• [Problem requirements]: Report each line of the entries below that includes "informations".

• [Extracted entries]:

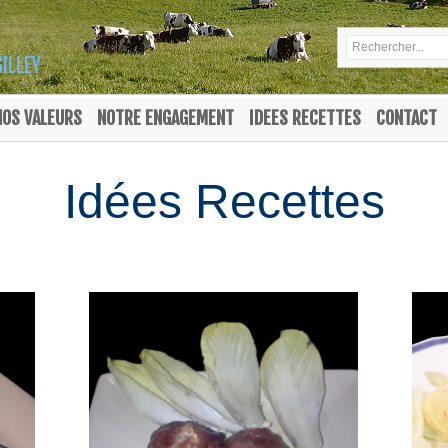
GILLEY
NOS VALEURS
NOTRE ENGAGEMENT
IDEES RECETTES
CONTACT
Idées Recettes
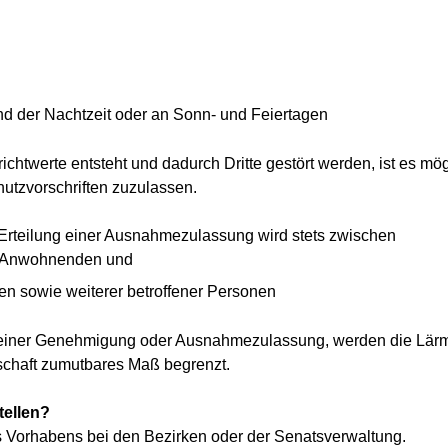
d der Nachtzeit oder an Sonn- und Feiertagen
chtwerte entsteht und dadurch Dritte gestört werden, ist es mö
tzvorschriften zuzulassen.
Erteilung einer Ausnahmezulassung wird stets zwischen
r Anwohnenden und
en sowie weiterer betroffener Personen
 einer Genehmigung oder Ausnahmezulassung, werden die Lär
schaft zumutbares Maß begrenzt.
tellen?
des Vorhabens bei den Bezirken oder der Senatsverwaltung.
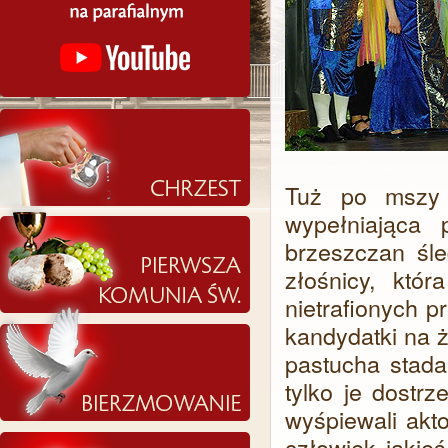
Tuż po mszy 
wypełniająca 
brzeszczan śle
złośnicy, któ
nietrafionych 
kandydatki na ż
pastucha stada 
tylko je dostrz
wyśpiewali akt
człowiek jakie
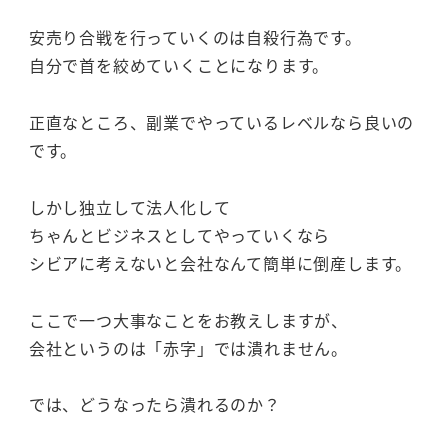
安売り合戦を行っていくのは自殺行為です。
自分で首を絞めていくことになります。
正直なところ、副業でやっているレベルなら良いの
です。
しかし独立して法人化して
ちゃんとビジネスとしてやっていくなら
シビアに考えないと会社なんて簡単に倒産します。
ここで一つ大事なことをお教えしますが、
会社というのは「赤字」では潰れません。
では、どうなったら潰れるのか？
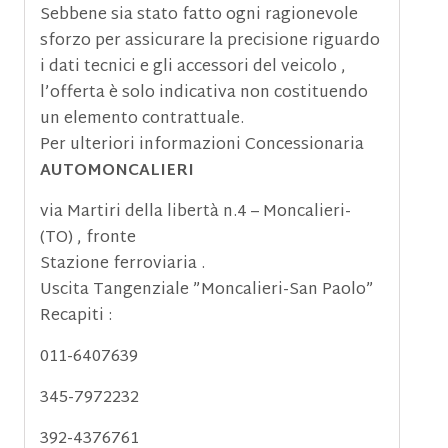
Sebbene sia stato fatto ogni ragionevole
sforzo per assicurare la precisione riguardo
i dati tecnici e gli accessori del veicolo ,
l’offerta è solo indicativa non costituendo
un elemento contrattuale.
Per ulteriori informazioni Concessionaria
AUTOMONCALIERI
via Martiri della libertà n.4 – Moncalieri-
(TO) , fronte
Stazione ferroviaria .
Uscita Tangenziale ”Moncalieri-San Paolo”
Recapiti :
011-6407639
345-7972232
392-4376761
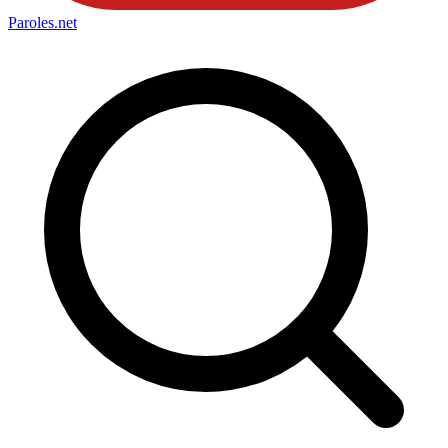
Paroles
.net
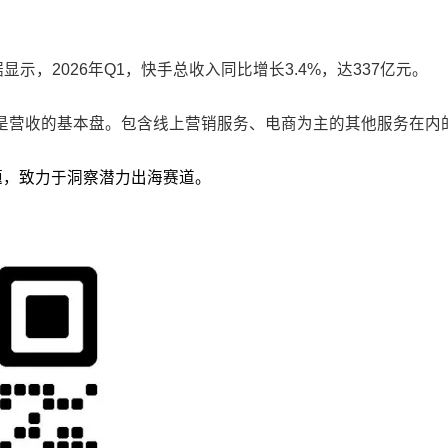
显示，2026年Q1，快手总收入同比增长3.4%，达337亿元。
市场仍是营收的基本盘。包含线上营销服务、电商为主的其他服务在内
议题，致力于洞察潜力出海赛道。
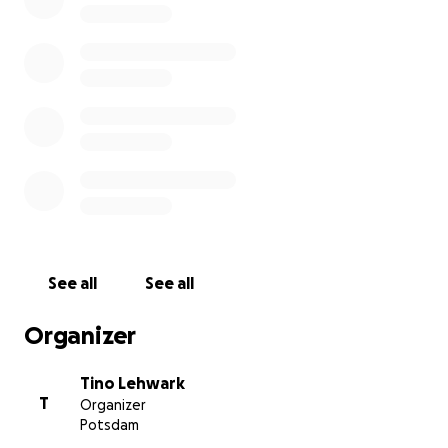
See all
See all
Organizer
Tino Lehwark
T
Organizer
Potsdam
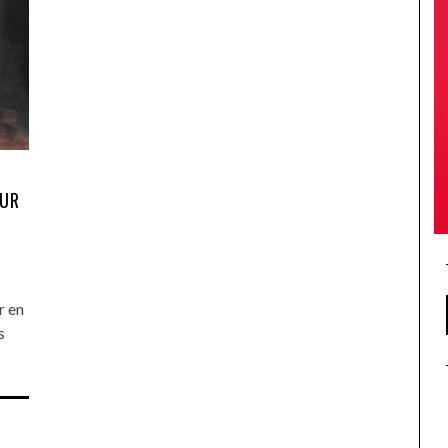
OUR
r en
s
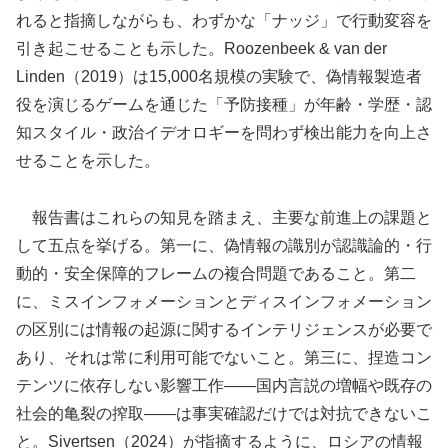
れると指摘しながらも、わずかな「ナッジ」で行動変容を
引き起こせることも示した。Roozenbeek & van der
Linden（2019）は15,000名規模の実験で、偽情報製造者
役を演じるゲームを通じた「予防接種」が年齢・学歴・認
知スタイル・政治イデオロギーを問わず検出能力を向上さ
せることを示した。
報告書はこれらの知見を踏まえ、主要な前進上の課題と
して五点を挙げる。第一に、偽情報の識別が認識論的・行
動的・安全保障的フレームの複合問題であること。第二
に、ミスインフォメーションとディスインフォメーション
の区別には情報の起源に関するインテリジェンスが必要で
あり、それは常に利用可能でないこと。第三に、捏造コン
テンツに依存しない影響工作——国内言説の増幅や既存の
社会的亀裂の搾取——は事実確認だけでは対抗できないこ
と。Sivertsen（2024）が指摘するように、ロシアの情報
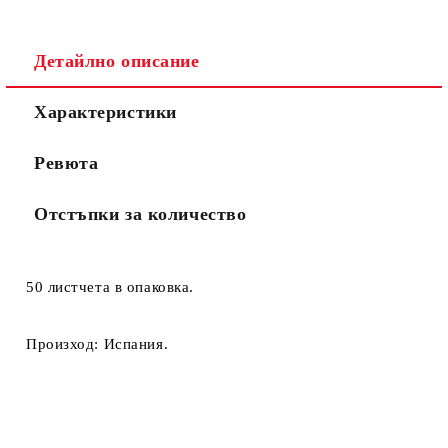
Детайлно описание
Характеристики
Ревюта
Отстъпки за количество
50 листчета в опаковка.
Произход: Испания.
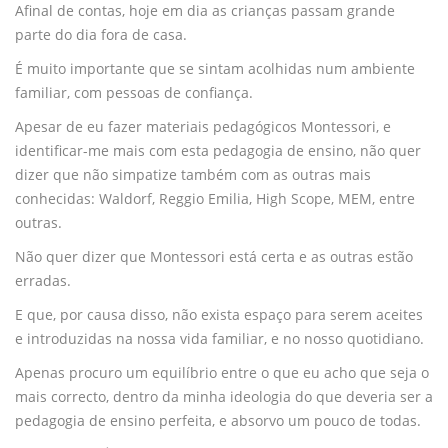
Afinal de contas, hoje em dia as crianças passam grande
parte do dia fora de casa.
É muito importante que se sintam acolhidas num ambiente
familiar, com pessoas de confiança.
Apesar de eu fazer materiais pedagógicos Montessori, e
identificar-me mais com esta pedagogia de ensino, não quer
dizer que não simpatize também com as outras mais
conhecidas: Waldorf, Reggio Emilia, High Scope, MEM, entre
outras.
Não quer dizer que Montessori está certa e as outras estão
erradas.
E que, por causa disso, não exista espaço para serem aceites
e introduzidas na nossa vida familiar, e no nosso quotidiano.
Apenas procuro um equilíbrio entre o que eu acho que seja o
mais correcto, dentro da minha ideologia do que deveria ser a
pedagogia de ensino perfeita, e absorvo um pouco de todas.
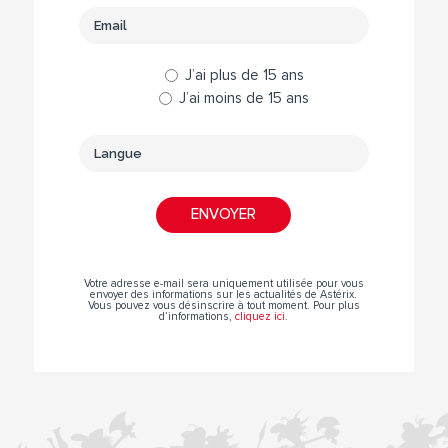
J’ai plus de 15 ans
J’ai moins de 15 ans
Votre adresse e-mail sera uniquement utilisée pour vous
envoyer des informations sur les actualités de Astérix.
Vous pouvez vous désinscrire à tout moment. Pour plus
d’informations,
cliquez ici
.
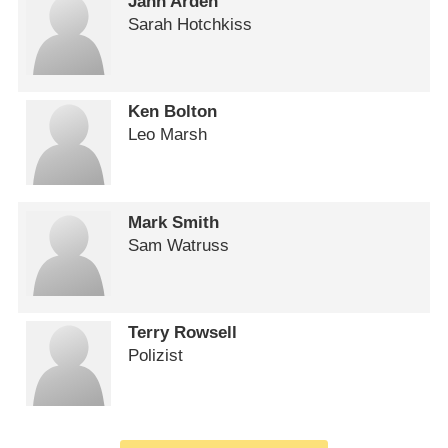
Jann Arden
Sarah Hotchkiss
Ken Bolton
Leo Marsh
Mark Smith
Sam Watruss
Terry Rowsell
Polizist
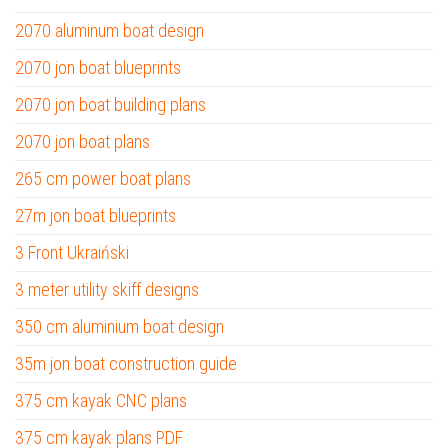
2070 aluminum boat design
2070 jon boat blueprints
2070 jon boat building plans
2070 jon boat plans
265 cm power boat plans
27m jon boat blueprints
3 Front Ukraiński
3 meter utility skiff designs
350 cm aluminium boat design
35m jon boat construction guide
375 cm kayak CNC plans
375 cm kayak plans PDF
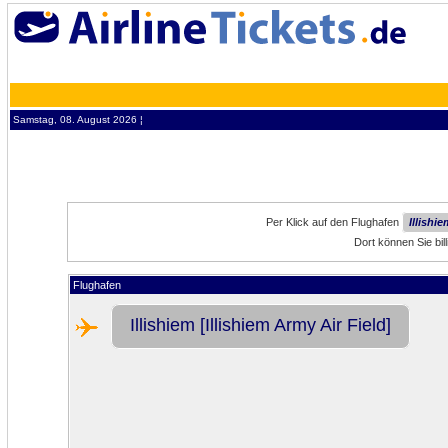
Samstag, 08. August 2026 ¦
Per Klick auf den Flughafen
Illishie
Dort können Sie bill
Flughafen
Illishiem [Illishiem Army Air Field]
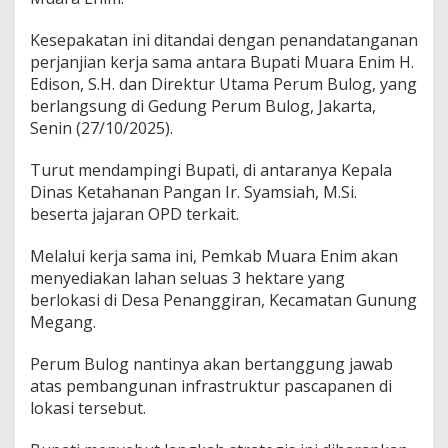
n
g
Kesepakatan ini ditandai dengan penandatanganan
L
perjanjian kerja sama antara Bupati Muara Enim H.
o
g
Edison, S.H. dan Direktur Utama Perum Bulog, yang
i
berlangsung di Gedung Perum Bulog, Jakarta,
s
Senin (27/10/2025).
t
i
Turut mendampingi Bupati, di antaranya Kepala
k
Dinas Ketahanan Pangan Ir. Syamsiah, M.Si.
beserta jajaran OPD terkait.
Melalui kerja sama ini, Pemkab Muara Enim akan
menyediakan lahan seluas 3 hektare yang
berlokasi di Desa Penanggiran, Kecamatan Gunung
Megang.
Perum Bulog nantinya akan bertanggung jawab
atas pembangunan infrastruktur pascapanen di
lokasi tersebut.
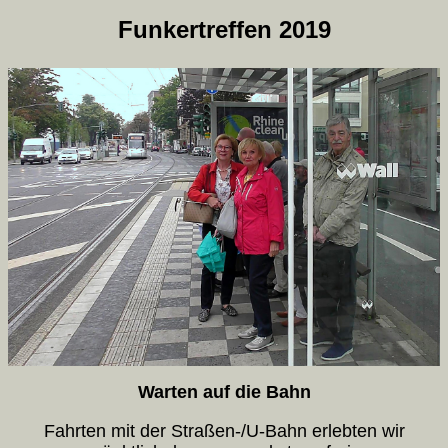
Funkertreffen 2019
Warten auf die Bahn
Fahrten mit der Straßen-/U-Bahn erlebten wir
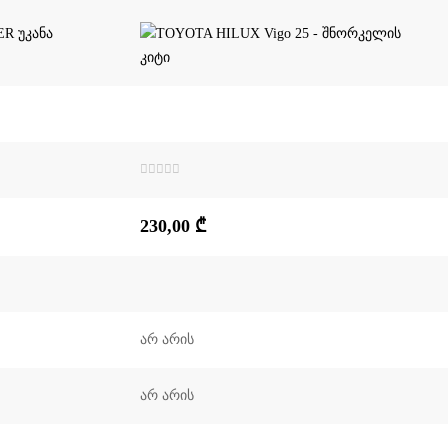
შეფასება
0
,
5-
230,00
₾
დან
არ არის
არ არის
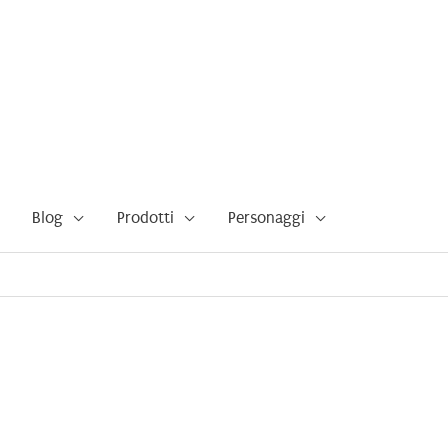
Blog
Prodotti
Personaggi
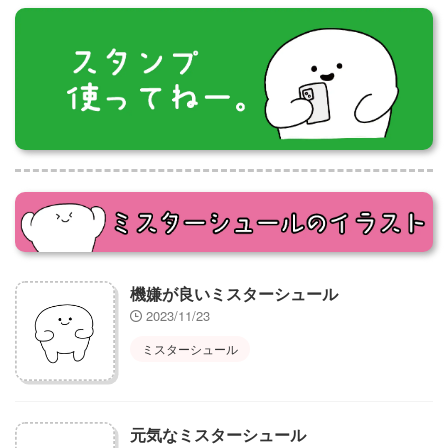
機嫌が良いミスターシュール
2023/11/23
ミスターシュール
元気なミスターシュール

• [Response to this task]:
envoyer des informations sur les actualités de Astérix.
d’informations,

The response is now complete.